We can also directly do a training and prediction on the same image (extracting the features only once).

In [None]:
# self_pred_image = skimage.data.astronaut()#[0:504,0:504,:]
# self_pred_labels = plt.imread('images_and_labels/astro_labels_2.tif')[:,:,0]#[0:504,0:504]
# ground_truth = plt.imread('images_and_labels/astro_ground_truth.tif')[:,:,0]
self_pred_image = image_to_train
self_pred_labels = labels_to_train
ground_truth = None

self_pred = selfpredict_dino_forest(self_pred_image, self_pred_labels, ground_truth,
                                    crop_to_patch=True, scale=scale, upscale_order=1,
                                    dinov2_model=dinov2_model, dinov2_layers=dinov2_layers, vgg16_layers=vgg16, append_image_as_feature=image_as_feature,
                                    show_napari=True)
predicted_labels, image_scaled, labels_scaled, feature_space, acc = self_pred

## Tests against ground truth

In [None]:
image_to_train = skimage.data.astronaut()#[0:504,0:504,:]
labels_to_train = plt.imread('images_and_labels/astro_labels_2.tif')[:,:,0]#[0:504,0:504]
ground_truth = plt.imread('images_and_labels/astro_ground_truth.tif')[:,:,0]
image_to_pred = None

# viewer = napari.Viewer()
# viewer.add_image(image_to_train)
# viewer.add_labels(labels_to_train)
# viewer_2 = napari.Viewer()
# viewer_2.add_image(image_to_pred)
# viewer_2.add_labels(ground_truth)

all_vggs = [0,2,5,7,10,12,14,17,19,21,24,26,28]
single_vggs = [[i] for i in all_vggs]
consecutive_vggs = [all_vggs[:s] for s in range(1,len(all_vggs))]
dual_vggs = [[all_vggs[i], all_vggs[j]] for i in range(len(all_vggs)) for j in range(i+1, len(all_vggs))]

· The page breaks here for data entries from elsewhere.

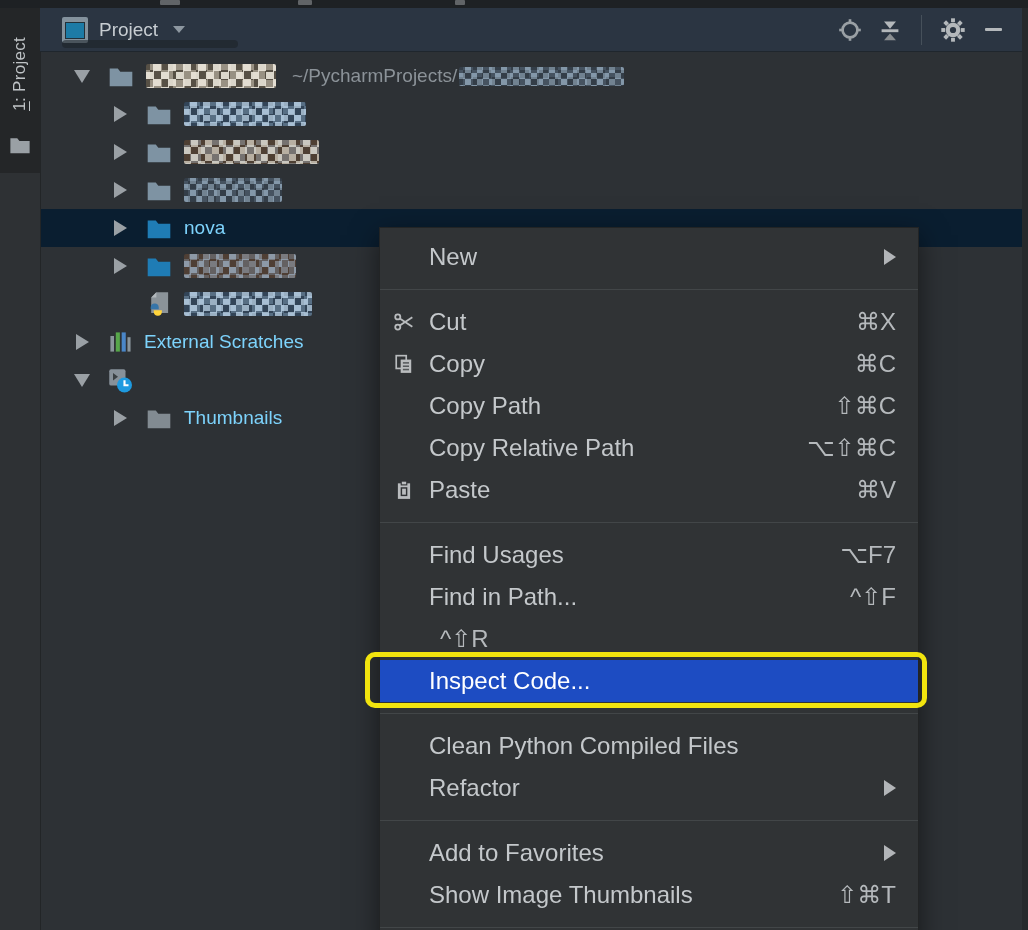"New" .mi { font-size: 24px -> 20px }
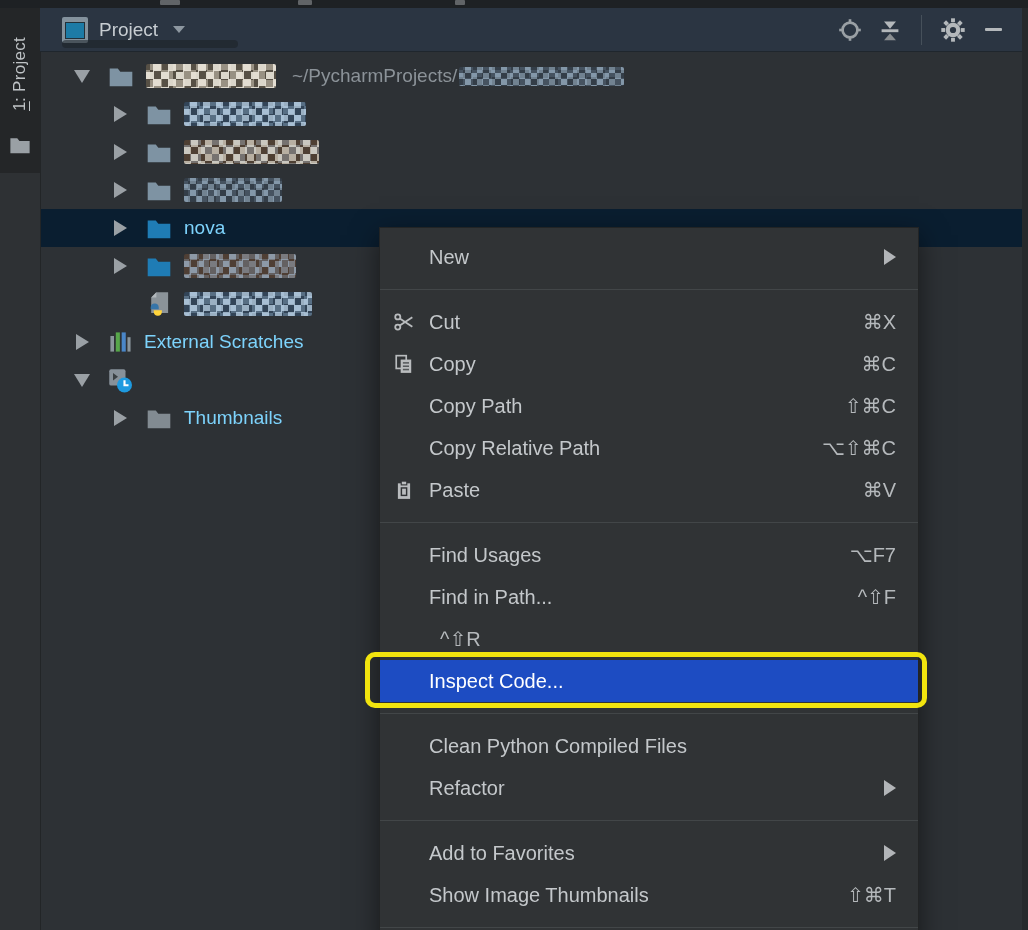"Clean Python Compiled Files" div.mi { order: before "Refactor" -> after "Refactor" }
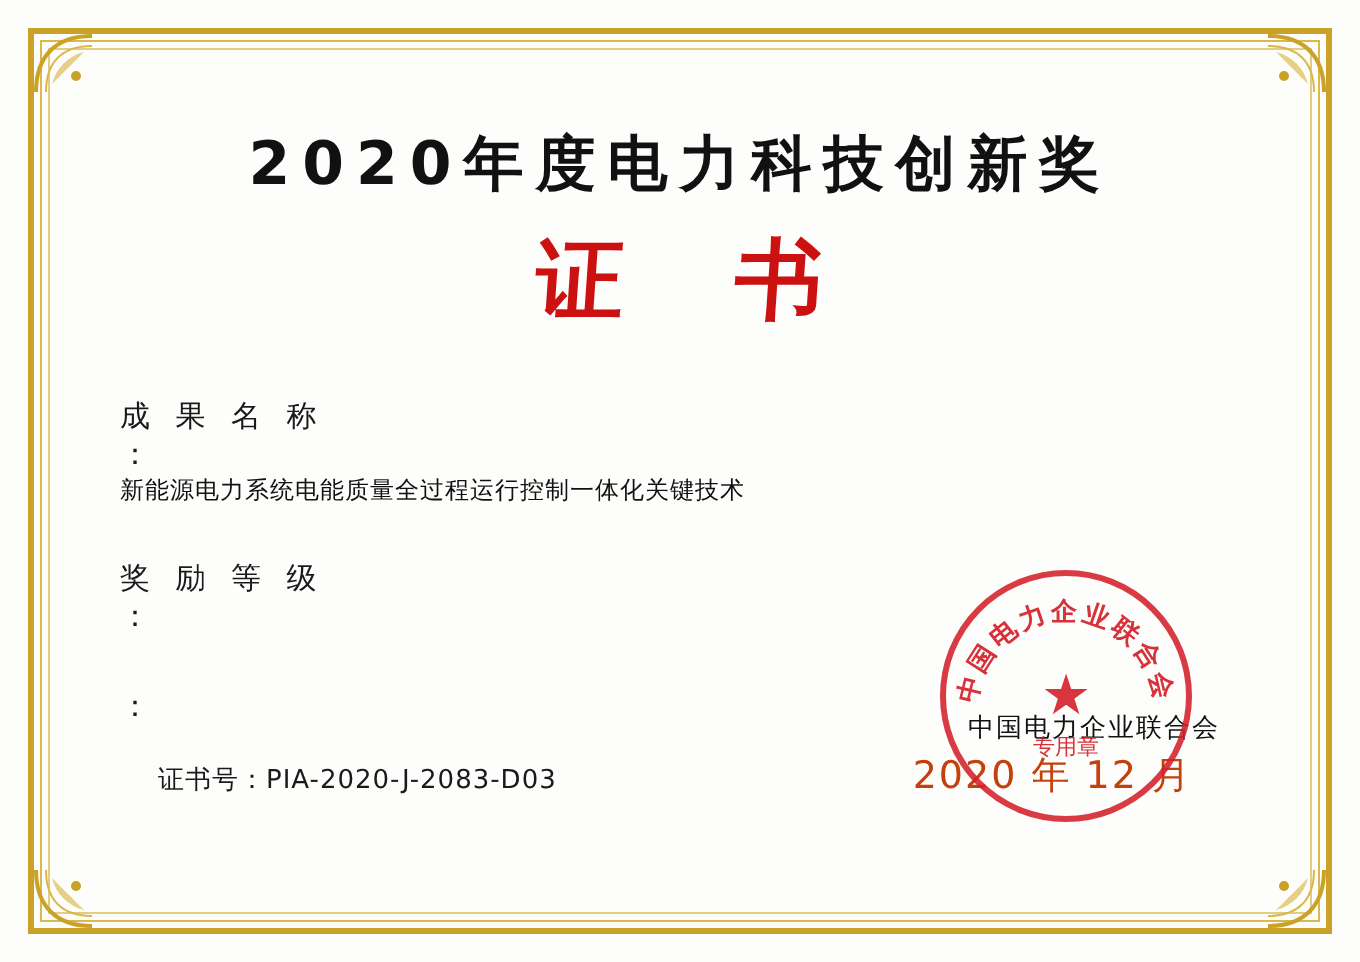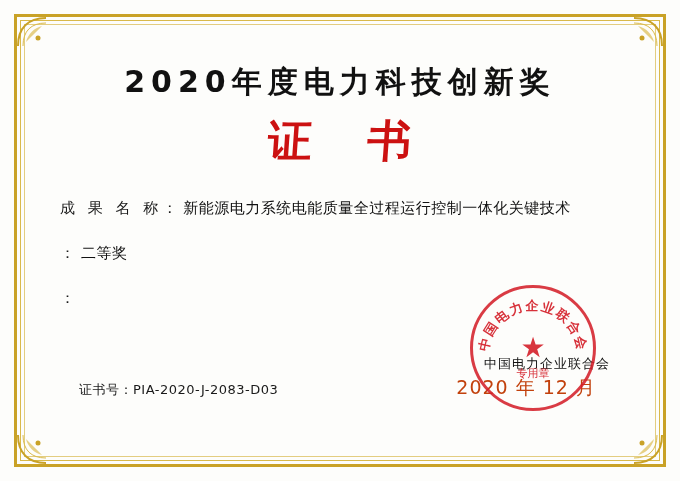"成 果 名 称" .field-row { flex-direction: none -> column }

dinos = [None, 's']#, 'b']
vggs = [None, [24,26,28], all_vggs]#[0], [10], [17], [24], [0, 10, 17, 24]]#
im_feats = [False]#, True]
scales = [1]#, 2]

In [None]:
test = test_dino_forest(image_to_train, labels_to_train, ground_truth, image_to_pred,
                        scales=scales, dinos=dinos, vggs=vggs, im_feats=im_feats,
                        print_avg=True, print_max=True)
accs, avg_accs, max_acc = test